His eyes scanned the page in front of him.

Celestia, Princess and Cult leader?

He walked back over to his bed and laid down, letting the newspaper rest on his chest.

“Did I get kidnapped again? ‘Consarn it.”


BEEP BEEP BEEP BEEP BEEP-

Pharynx examined the strange device in front of him. He had been up for quite some time, exploring the confines of the room before the thing had started its screeching.

“Ughhh.”

There was also the pony in the bed. He had thought about waking her but she seemed to be sleeping so peacefully that he couldn’t find it within himself to rouse her. Granted, he had nearly seen his own demise by means of a pony hoof to the neck. Perhaps, it would have been wise to try again but it was too late for any regrets now.

“Hey, I saw that you-” He spoke no more as the demise he had nearly seen came to pass. The pink hoof struck true, cracking him right in the temple. His body collapsed to the floor in a tangled pile of limbs, his head lolling off to the side.

The owner of the hoof snuggled back into the bedsheets, completely oblivious to the entire altercation, but not before turning the alarm into scrap first.


“Shiny, wake up.” Cadence nuzzled her odd looking husband, in hopes that he would wake up. By odd, she meant that she couldn’t remember the last time her husband had been so hard - in this area at least. His skin felt akin to polished stone and he had red horns protruding from the sides of his head.

Maybe, she had a bit too much salt last night.

Maybe, I had a bit too much of everything, she thought. It feels like my head is gonna explode.

“Princess! What are you doing with that… thing!?” A pink-coated filly stood in the doorway with eyes the size of dinner plates. Questions like, who is the filly and how the buck did she get in my room, were prevalent within her mind but she paid them no heed. She needed to defend her husband.

“Don’t call my husband a thing! He’s a very handsome, loving, and caring pony! He just… looks a little strange right now is all.” She glared daggers at the little filly. How dare she call him a thing!

“You’re married to that thing? That’s gross!”

“Shut up, you stupid bitch!”


Well that certainly got out of claw quickly, he thought. I’ll have to replace the sugar with the salt - It would be hilarious!

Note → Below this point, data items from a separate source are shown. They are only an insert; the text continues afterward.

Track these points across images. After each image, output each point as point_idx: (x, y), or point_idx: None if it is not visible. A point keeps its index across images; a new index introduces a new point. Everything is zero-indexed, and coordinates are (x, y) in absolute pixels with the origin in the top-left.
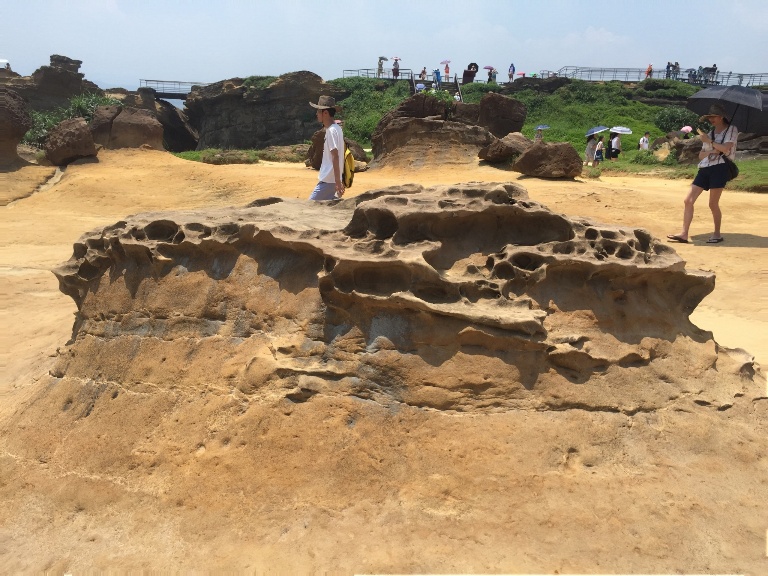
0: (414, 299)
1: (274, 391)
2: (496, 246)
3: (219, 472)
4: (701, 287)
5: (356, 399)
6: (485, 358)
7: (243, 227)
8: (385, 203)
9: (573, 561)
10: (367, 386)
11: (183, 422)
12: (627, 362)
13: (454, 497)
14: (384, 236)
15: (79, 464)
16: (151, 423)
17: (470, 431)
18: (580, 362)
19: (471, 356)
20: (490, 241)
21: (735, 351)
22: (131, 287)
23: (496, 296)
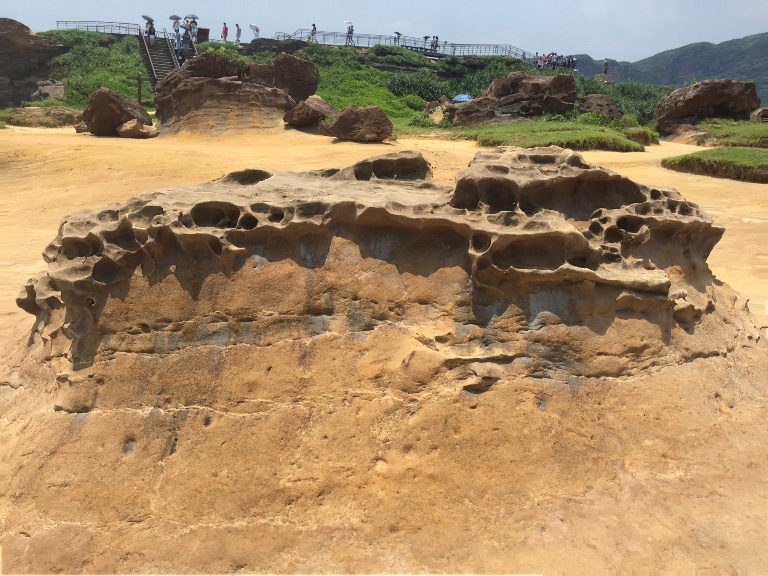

Now, he just had to wait for Celestia to find out about what he had done, so she could give him her typical slap on the wrist. It was ever so fun toying with her - especially last night, when he had replaced her daily announcement script with a cultist letter. The repercussions of that little joke would be well worth the punishment.

But there was time to waste, now that he had accomplished everything he had set out to do. So, there he sat, trying and failing to make conversation with the statue that he sat upon.

“So, Lady Liberty! How’s it going? It’s been quite some time since we last spoke, hasn’t it?” He paced around on the snout of the statue - sitting down was quite uncomfortable.

“Discord,” the mare said.

He stopped his pacing, looking directly into the large stone eyes that were now fixed on him. “Yes?”

“Get the hell out of my city.”

And that was the end of any further conversation, as a green hoof swatted him off her snout and into the surrounding water.

She never was one for small talk, he thought, as he sank to the bottom of the ocean.